------ TEXT EXCERPT
Purpose of the Study:

  • To review the rationale and development of immunotherapies for lymphomas, focusing on B-cell non-Hodgkin lymphomas.
  • To discuss novel immunotherapeutic approaches and their potential in combination therapies.
  • To explore strategies for overcoming resistance and improving cure rates in B-NHL.

Main Methods:

  • Review of existing literature on lymphoma immunology and immunotherapy.
  • Analysis of clinical effectiveness and limitations of current treatments, including rituximab.
  • Exploration of emerging immunotherapeutic strategies such as tumor-specific antigen vaccines, engineered T cells, and immune checkpoint inhibitors.

Main Results:

  • Rituximab targeting CD20 is a clinically effective strategy but does not cure all B-NHL patients.
  • Tumor-specific antigen vaccines have shown initial promise but require further clinical benefit demonstration.
------------
------ GIVEN INFORMATION
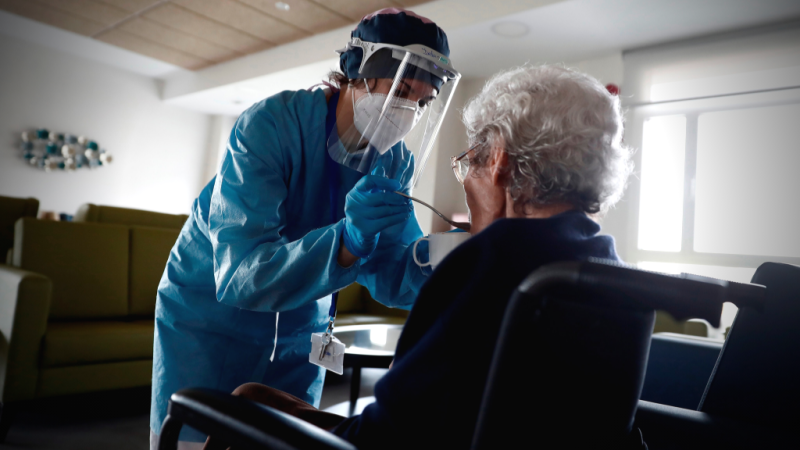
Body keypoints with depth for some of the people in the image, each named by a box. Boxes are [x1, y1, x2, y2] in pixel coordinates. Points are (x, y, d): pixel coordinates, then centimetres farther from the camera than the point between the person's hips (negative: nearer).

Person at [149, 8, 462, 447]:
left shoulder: (395, 164, -8)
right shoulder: (270, 125, -26)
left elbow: (388, 276, -11)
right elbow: (239, 276, -34)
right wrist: (347, 239, -48)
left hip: (299, 333, 5)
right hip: (210, 319, -4)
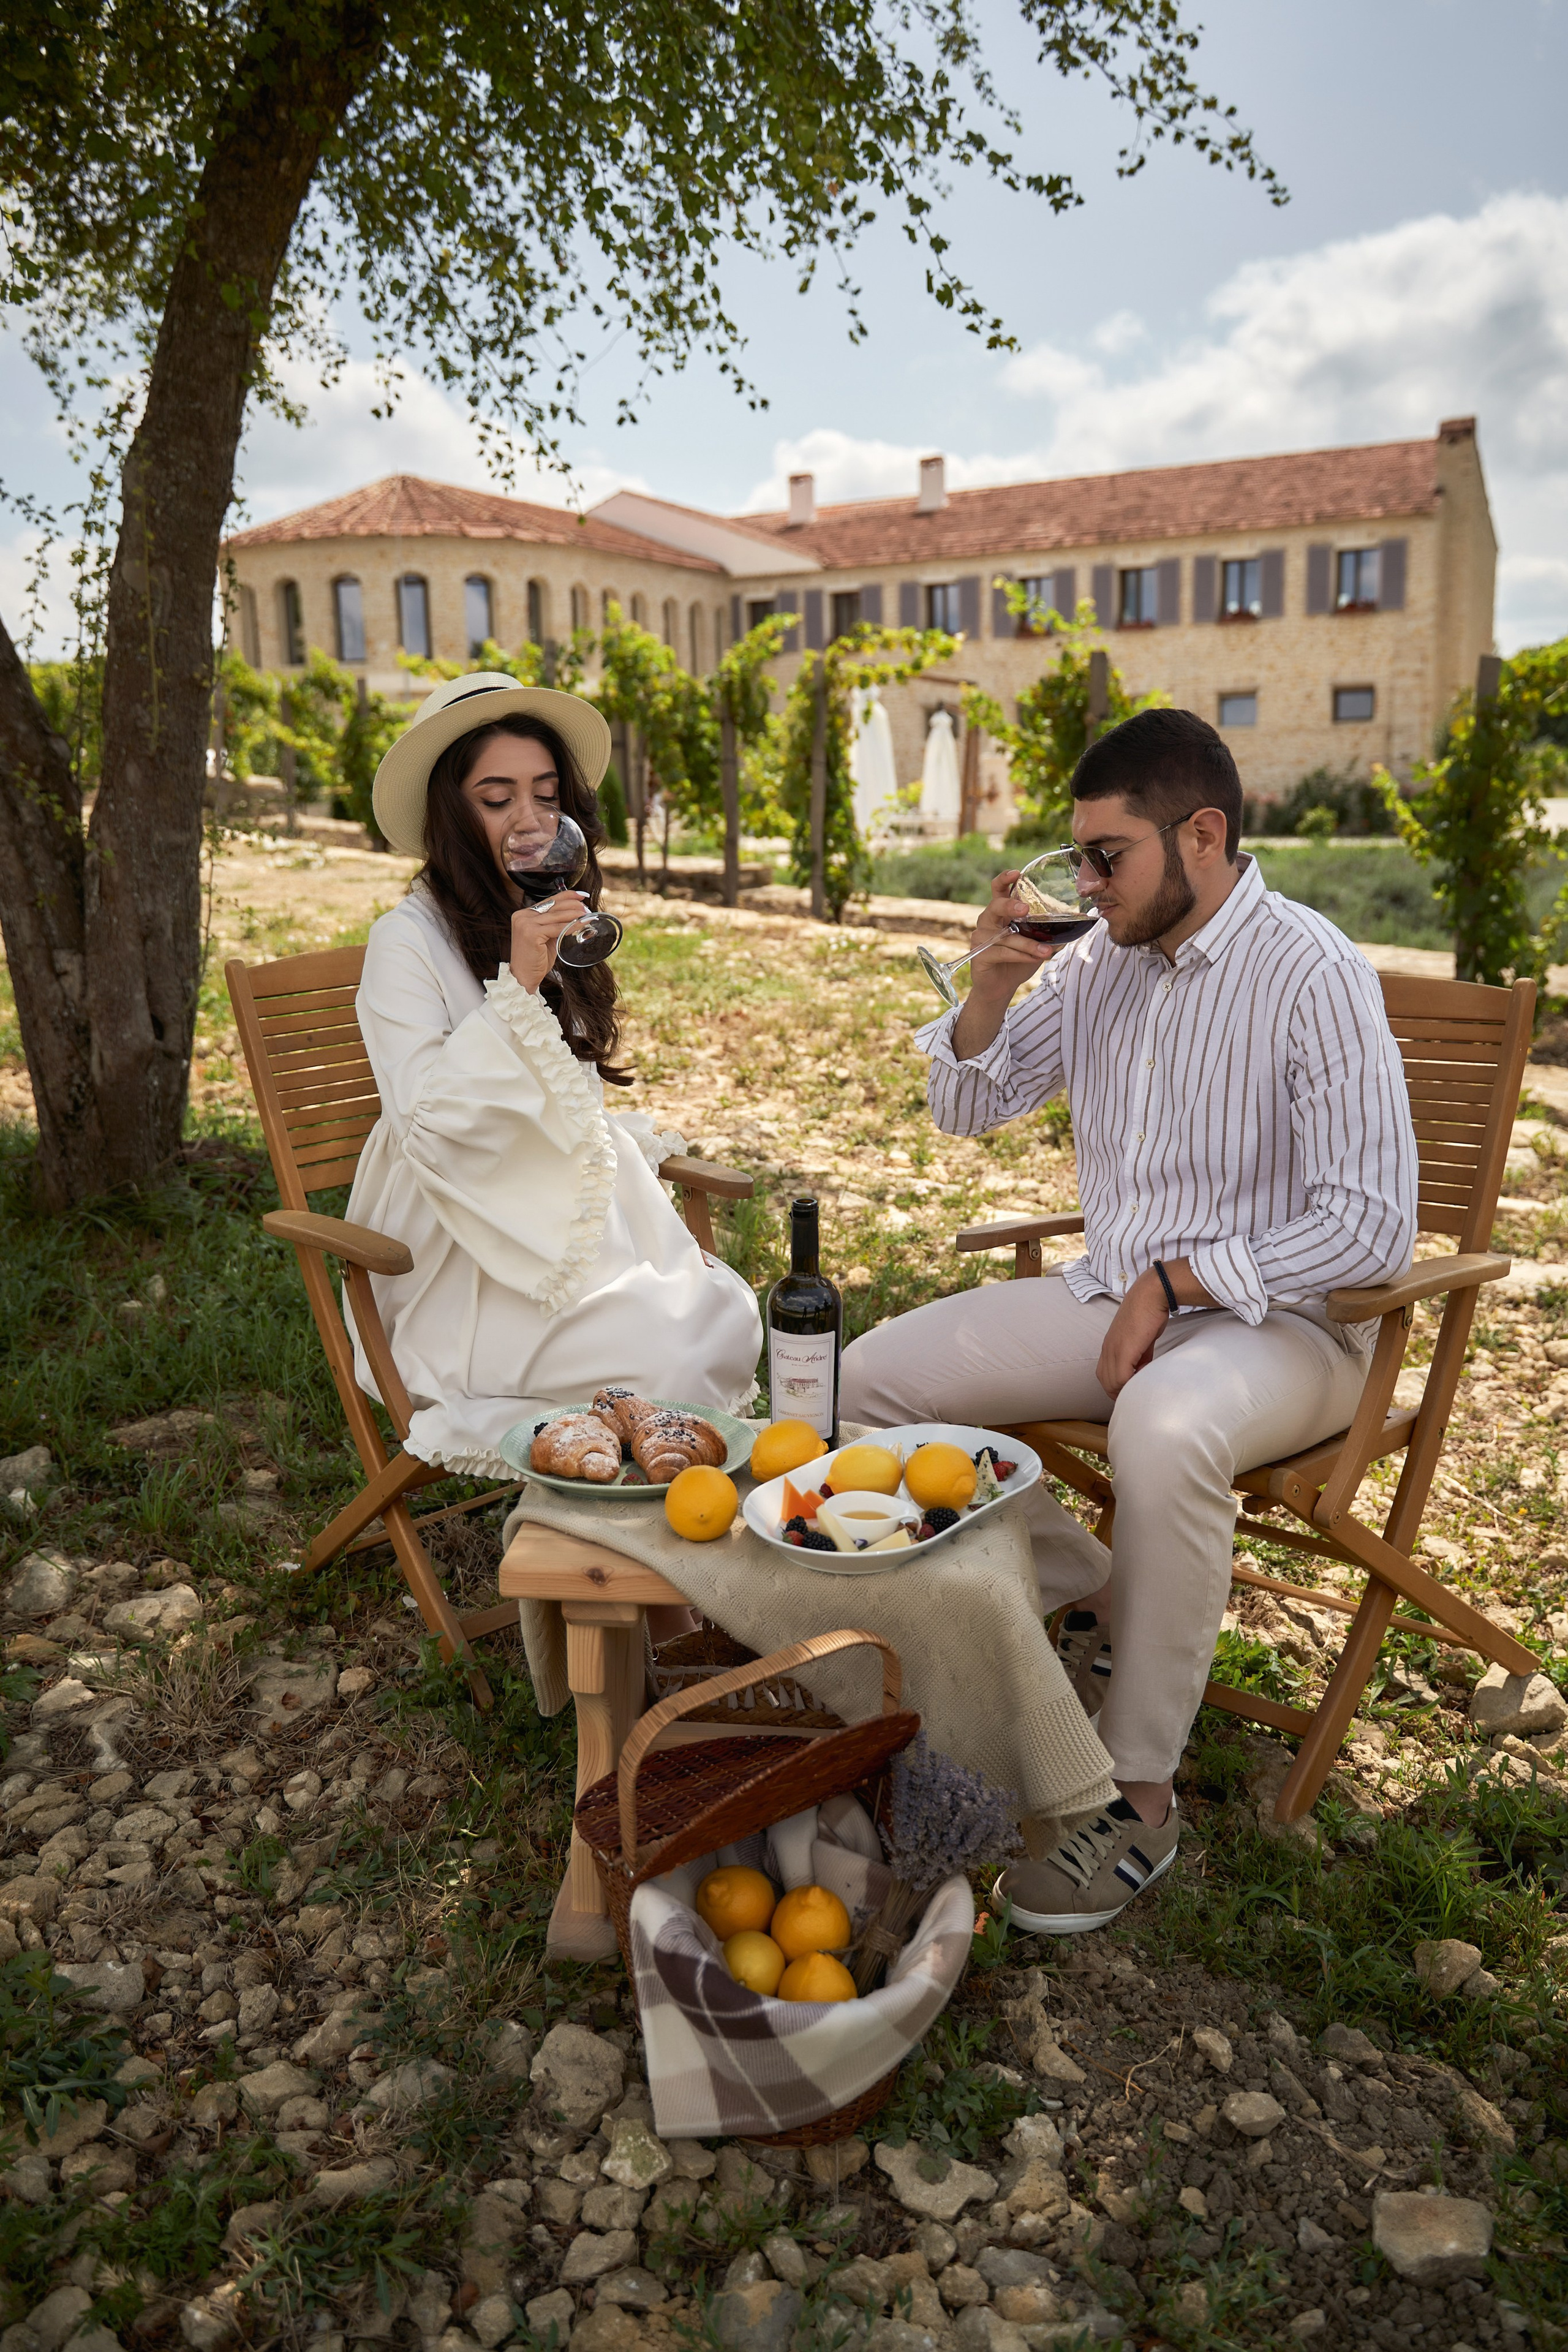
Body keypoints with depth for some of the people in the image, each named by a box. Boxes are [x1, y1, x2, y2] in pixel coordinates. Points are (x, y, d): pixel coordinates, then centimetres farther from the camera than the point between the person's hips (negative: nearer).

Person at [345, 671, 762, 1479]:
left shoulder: (562, 928, 13)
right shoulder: (407, 940, -10)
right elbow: (426, 1124, -21)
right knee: (670, 1353, -24)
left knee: (731, 1313, -18)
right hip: (470, 1263, -6)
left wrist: (664, 1231, 11)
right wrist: (518, 984, -25)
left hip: (580, 1225, 7)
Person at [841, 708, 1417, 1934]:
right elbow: (969, 1108, 13)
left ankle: (1138, 1792, -19)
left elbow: (1373, 1223, -19)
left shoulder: (1314, 975, -15)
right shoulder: (1102, 959, 6)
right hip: (1111, 1297, 7)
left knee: (1164, 1429, -40)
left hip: (1276, 1319, -7)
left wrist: (1177, 1281, -20)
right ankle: (1088, 1595, 9)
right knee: (873, 1375, -7)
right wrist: (994, 984, -6)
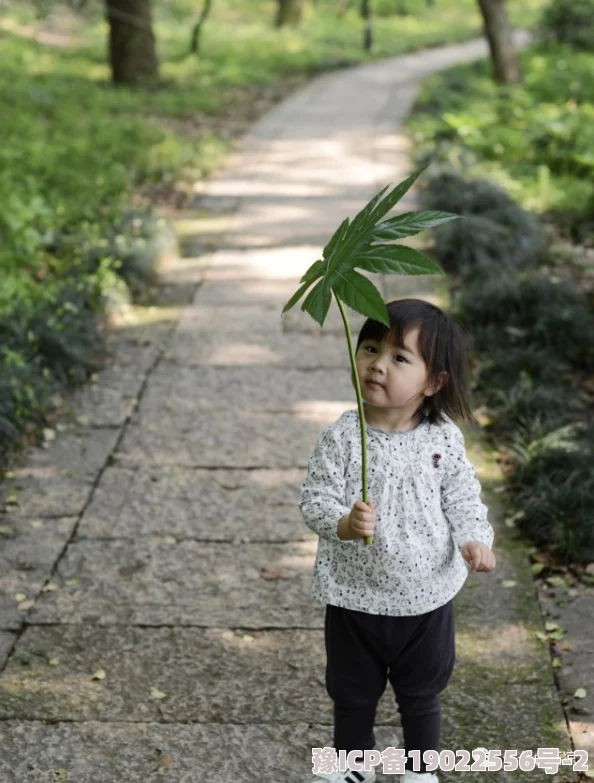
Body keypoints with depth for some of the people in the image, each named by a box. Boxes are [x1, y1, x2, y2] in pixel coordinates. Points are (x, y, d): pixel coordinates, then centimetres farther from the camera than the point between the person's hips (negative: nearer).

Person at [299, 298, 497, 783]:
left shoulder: (444, 438, -11)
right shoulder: (341, 438, -17)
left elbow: (463, 496, 0)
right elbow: (315, 499, -16)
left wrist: (475, 538, -17)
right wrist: (344, 524, -36)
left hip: (427, 596, 1)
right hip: (355, 596, -1)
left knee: (422, 695, 21)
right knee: (353, 693, 20)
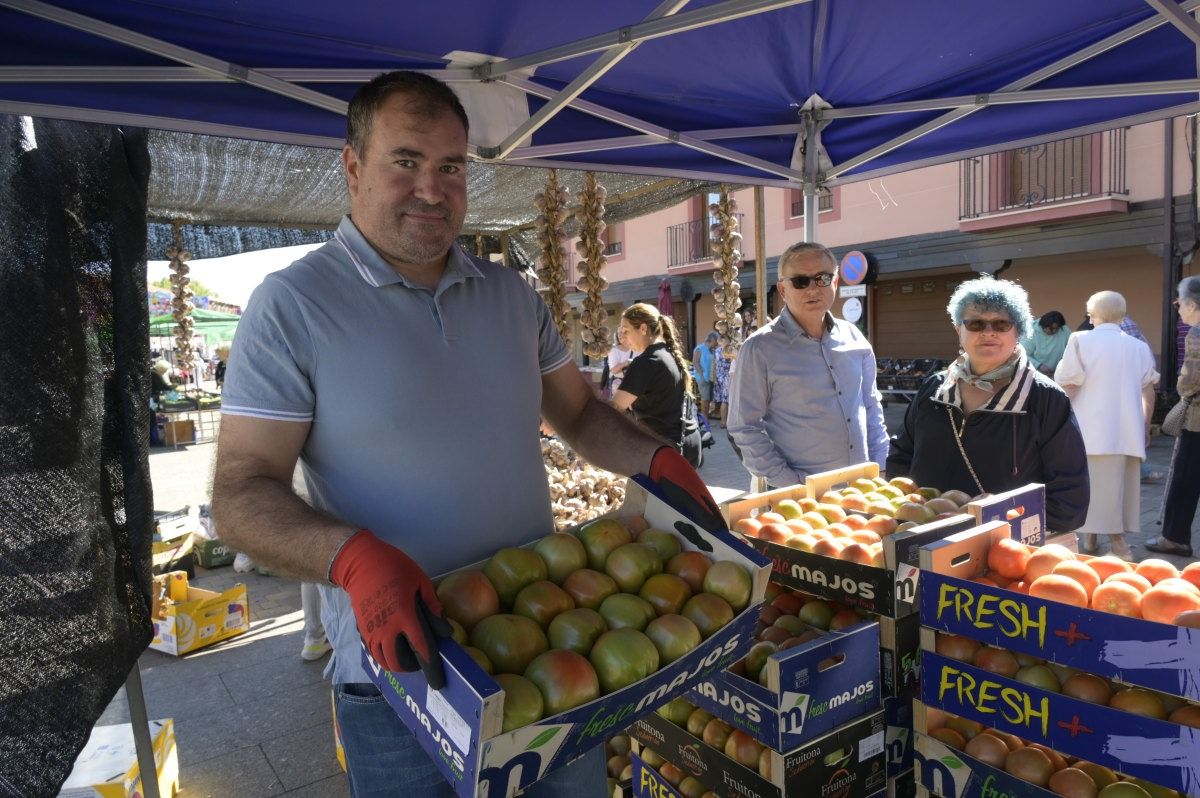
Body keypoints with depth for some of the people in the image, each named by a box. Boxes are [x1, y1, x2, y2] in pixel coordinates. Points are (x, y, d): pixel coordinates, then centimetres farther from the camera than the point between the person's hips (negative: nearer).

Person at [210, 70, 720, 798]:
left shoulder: (512, 294, 5)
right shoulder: (293, 306, -10)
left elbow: (579, 412, 13)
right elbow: (242, 494, -13)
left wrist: (654, 456, -6)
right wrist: (352, 556, -31)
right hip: (403, 666, -4)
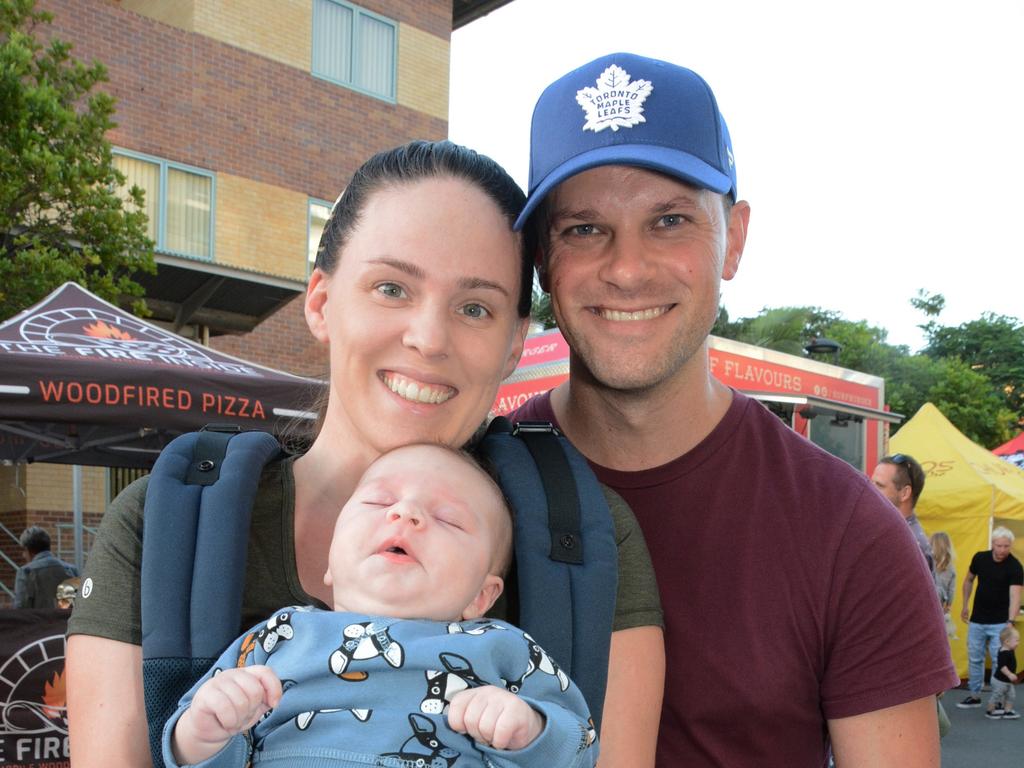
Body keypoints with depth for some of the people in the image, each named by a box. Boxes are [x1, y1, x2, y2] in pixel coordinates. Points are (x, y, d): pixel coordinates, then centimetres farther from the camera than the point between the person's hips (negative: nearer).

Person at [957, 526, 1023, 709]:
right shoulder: (980, 558, -5)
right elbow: (969, 580, 12)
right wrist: (965, 606, 12)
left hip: (999, 623, -4)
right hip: (977, 620, 4)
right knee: (975, 659, 11)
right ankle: (974, 696, 23)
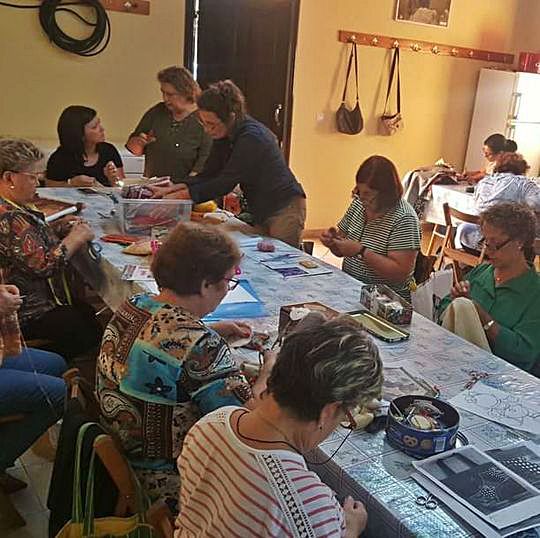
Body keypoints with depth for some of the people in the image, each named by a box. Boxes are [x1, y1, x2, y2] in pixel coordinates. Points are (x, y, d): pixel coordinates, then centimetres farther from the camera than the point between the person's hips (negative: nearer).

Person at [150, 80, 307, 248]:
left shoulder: (251, 138, -24)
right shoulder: (224, 137, 3)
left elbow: (226, 183, -26)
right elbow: (208, 174, 5)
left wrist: (181, 195, -23)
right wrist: (172, 189, -8)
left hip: (284, 209, -9)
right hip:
------------
_YOUR ASSIGNMENT_: Resume the summary of lymphoma immunotherapy research at the top of the page, picking up right after its final line.

_FINAL ANSWER_:
  • Novel agents like engineered T cells, co-stimulatory agonists, and checkpoint inhibitors offer new avenues for immune stimulation.

Conclusions:

  • Combining multiple novel immunotherapeutic agents holds promise for breaking barriers to anti-lymphoma immunity.
  • Future strategies may involve synergistic combinations to enhance immune effector functions and counteract immunosuppression in B-NHL.
  • Further research and clinical trials are needed to optimize combination immunotherapies for improved B-NHL treatment outcomes.